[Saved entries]
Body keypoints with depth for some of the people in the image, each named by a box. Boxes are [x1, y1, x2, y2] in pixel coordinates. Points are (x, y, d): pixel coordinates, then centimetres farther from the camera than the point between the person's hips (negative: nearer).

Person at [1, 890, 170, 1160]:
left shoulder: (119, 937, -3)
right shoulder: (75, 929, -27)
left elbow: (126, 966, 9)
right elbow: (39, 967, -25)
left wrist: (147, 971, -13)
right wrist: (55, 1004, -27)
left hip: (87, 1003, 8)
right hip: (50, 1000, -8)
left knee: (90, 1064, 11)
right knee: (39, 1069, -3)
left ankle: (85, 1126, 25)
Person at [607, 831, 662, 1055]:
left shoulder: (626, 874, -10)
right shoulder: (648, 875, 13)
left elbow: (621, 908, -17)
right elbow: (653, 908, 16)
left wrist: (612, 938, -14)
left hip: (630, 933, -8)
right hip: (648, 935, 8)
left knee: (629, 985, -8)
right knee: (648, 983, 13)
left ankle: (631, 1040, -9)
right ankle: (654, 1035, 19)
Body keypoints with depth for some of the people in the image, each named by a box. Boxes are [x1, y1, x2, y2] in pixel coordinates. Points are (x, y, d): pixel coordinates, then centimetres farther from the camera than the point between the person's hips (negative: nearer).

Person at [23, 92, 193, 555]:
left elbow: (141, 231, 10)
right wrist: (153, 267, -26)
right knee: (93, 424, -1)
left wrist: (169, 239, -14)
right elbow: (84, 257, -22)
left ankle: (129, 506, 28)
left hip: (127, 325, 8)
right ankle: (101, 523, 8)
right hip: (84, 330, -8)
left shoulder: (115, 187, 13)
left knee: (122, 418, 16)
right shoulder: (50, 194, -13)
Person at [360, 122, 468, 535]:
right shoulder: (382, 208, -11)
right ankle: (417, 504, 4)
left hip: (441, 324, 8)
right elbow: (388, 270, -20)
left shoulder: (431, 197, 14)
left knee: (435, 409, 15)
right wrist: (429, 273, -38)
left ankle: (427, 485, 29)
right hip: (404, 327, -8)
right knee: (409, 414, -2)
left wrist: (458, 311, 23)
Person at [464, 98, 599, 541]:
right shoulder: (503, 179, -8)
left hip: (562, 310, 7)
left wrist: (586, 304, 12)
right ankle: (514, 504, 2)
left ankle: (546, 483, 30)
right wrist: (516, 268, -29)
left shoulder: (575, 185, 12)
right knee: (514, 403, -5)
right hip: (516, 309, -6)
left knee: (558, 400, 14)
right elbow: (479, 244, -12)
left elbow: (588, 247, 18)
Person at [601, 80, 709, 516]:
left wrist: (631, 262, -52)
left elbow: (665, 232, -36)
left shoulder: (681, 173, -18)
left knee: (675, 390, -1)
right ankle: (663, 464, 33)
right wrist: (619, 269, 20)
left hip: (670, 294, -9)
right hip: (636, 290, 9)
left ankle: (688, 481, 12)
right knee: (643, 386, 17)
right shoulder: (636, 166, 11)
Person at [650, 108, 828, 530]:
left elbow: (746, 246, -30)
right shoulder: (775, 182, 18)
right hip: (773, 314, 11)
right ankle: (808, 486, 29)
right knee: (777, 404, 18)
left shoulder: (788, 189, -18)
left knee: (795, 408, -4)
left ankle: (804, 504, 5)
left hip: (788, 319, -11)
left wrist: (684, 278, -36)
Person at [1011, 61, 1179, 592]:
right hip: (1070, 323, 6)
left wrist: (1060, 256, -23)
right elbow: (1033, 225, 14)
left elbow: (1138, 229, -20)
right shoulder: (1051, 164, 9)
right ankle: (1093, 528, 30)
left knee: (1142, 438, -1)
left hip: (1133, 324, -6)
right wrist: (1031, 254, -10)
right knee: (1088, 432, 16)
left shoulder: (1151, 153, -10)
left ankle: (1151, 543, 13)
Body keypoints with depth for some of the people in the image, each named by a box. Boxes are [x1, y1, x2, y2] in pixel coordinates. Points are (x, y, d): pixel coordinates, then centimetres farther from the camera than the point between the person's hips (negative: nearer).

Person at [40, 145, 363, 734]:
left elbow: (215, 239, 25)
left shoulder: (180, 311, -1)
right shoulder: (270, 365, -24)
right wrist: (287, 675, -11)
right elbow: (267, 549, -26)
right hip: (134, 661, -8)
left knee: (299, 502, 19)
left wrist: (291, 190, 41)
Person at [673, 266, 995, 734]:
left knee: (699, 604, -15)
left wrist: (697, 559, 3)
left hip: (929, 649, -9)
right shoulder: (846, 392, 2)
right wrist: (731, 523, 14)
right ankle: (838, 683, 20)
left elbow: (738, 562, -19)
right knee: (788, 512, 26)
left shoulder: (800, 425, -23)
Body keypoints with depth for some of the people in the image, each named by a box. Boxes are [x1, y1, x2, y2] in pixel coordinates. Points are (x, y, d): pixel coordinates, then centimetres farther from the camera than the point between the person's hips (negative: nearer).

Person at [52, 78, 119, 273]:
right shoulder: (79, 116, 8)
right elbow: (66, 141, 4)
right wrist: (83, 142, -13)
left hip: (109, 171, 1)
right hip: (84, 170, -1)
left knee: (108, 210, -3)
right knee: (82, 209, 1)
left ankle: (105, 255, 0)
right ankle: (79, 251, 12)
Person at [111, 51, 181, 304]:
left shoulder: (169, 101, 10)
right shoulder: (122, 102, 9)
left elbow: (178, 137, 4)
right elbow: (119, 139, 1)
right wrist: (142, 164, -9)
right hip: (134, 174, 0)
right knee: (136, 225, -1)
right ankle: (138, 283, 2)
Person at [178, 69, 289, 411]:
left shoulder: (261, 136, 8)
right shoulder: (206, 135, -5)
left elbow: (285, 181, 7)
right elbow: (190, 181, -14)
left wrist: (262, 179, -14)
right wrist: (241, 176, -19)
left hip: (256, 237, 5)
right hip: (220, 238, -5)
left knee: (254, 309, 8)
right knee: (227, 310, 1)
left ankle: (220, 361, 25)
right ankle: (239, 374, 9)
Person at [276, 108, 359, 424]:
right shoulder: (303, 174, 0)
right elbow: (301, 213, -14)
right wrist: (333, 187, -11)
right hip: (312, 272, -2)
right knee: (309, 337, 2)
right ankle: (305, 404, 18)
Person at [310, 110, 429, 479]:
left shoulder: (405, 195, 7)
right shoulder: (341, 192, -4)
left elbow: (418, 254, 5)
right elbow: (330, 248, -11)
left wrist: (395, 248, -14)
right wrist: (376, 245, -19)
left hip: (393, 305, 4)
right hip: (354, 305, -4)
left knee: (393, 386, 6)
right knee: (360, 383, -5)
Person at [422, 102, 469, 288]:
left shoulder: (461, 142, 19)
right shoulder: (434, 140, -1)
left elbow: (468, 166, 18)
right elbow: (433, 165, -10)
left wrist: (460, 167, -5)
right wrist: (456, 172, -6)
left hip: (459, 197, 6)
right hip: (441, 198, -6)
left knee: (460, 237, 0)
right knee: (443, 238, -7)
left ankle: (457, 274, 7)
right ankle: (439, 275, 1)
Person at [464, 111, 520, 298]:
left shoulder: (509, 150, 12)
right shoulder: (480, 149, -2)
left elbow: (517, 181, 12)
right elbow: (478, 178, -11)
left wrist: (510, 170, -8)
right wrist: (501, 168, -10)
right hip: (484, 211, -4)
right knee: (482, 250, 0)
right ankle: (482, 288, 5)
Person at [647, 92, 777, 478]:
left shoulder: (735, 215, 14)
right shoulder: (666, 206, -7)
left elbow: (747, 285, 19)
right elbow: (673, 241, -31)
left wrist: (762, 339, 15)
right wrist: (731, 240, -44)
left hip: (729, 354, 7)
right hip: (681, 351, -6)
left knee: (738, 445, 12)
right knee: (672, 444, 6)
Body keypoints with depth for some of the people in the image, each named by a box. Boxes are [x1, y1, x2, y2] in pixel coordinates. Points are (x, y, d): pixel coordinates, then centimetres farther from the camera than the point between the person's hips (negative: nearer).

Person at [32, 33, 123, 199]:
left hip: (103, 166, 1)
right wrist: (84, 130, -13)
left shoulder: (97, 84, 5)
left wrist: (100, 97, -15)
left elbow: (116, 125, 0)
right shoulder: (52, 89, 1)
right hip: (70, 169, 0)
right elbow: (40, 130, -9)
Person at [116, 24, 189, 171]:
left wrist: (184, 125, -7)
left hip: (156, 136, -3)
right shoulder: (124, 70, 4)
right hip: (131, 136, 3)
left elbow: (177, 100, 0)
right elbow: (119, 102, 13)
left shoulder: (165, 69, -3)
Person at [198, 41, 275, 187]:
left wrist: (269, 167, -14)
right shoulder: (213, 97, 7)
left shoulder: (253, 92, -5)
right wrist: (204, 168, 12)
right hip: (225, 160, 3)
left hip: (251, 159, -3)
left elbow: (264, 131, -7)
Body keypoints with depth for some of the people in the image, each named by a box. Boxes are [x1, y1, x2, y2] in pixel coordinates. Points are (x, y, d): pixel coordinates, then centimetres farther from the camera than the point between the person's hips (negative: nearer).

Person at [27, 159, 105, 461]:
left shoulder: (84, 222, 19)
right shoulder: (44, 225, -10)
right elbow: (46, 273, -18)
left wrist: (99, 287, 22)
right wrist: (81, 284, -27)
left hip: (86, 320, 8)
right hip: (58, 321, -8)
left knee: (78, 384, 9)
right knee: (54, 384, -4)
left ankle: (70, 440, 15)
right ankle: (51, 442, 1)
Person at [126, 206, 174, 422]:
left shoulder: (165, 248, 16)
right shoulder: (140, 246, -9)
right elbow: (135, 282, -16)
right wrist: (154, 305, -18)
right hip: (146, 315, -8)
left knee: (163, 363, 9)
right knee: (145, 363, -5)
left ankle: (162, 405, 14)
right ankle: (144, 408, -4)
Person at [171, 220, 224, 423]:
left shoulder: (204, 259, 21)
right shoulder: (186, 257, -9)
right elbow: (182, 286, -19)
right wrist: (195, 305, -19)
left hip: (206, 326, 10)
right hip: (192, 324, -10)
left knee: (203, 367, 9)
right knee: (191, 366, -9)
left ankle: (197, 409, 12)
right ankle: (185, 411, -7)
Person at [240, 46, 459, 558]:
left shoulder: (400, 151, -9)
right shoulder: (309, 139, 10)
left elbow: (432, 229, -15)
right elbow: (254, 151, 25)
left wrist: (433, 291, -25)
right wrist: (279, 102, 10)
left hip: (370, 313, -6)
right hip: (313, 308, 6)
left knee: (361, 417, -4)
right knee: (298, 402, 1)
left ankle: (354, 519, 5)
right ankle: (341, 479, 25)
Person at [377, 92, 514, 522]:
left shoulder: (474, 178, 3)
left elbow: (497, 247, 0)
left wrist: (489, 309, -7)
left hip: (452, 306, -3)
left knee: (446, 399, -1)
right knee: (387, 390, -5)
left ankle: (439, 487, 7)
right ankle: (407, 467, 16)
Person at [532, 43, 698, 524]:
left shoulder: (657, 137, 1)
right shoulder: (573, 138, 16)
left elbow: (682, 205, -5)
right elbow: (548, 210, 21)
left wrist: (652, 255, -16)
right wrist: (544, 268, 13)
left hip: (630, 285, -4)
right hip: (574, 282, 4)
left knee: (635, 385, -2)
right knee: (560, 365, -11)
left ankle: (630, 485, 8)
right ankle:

> Task brief: Please copy, character for character, the lines of the entries above from the line with "right elbow: (46, 273, -18)" up to and including the line with "left ankle: (197, 409, 12)".

> Result of this exercise:
right elbow: (46, 273, -18)
left wrist: (99, 287, 22)
right wrist: (81, 284, -27)
left hip: (86, 320, 8)
right hip: (58, 321, -8)
left knee: (78, 384, 9)
right knee: (54, 384, -4)
left ankle: (70, 440, 15)
right ankle: (51, 442, 1)
Person at [126, 206, 174, 422]:
left shoulder: (165, 248, 16)
right shoulder: (140, 246, -9)
right elbow: (135, 282, -16)
right wrist: (154, 305, -18)
right hip: (146, 315, -8)
left knee: (163, 363, 9)
right knee: (145, 363, -5)
left ankle: (162, 405, 14)
right ankle: (144, 408, -4)
Person at [171, 220, 224, 423]:
left shoulder: (204, 259, 21)
right shoulder: (186, 257, -9)
right elbow: (182, 286, -19)
right wrist: (195, 305, -19)
left hip: (206, 326, 10)
right hip: (192, 324, -10)
left knee: (203, 367, 9)
right knee: (191, 366, -9)
left ankle: (197, 409, 12)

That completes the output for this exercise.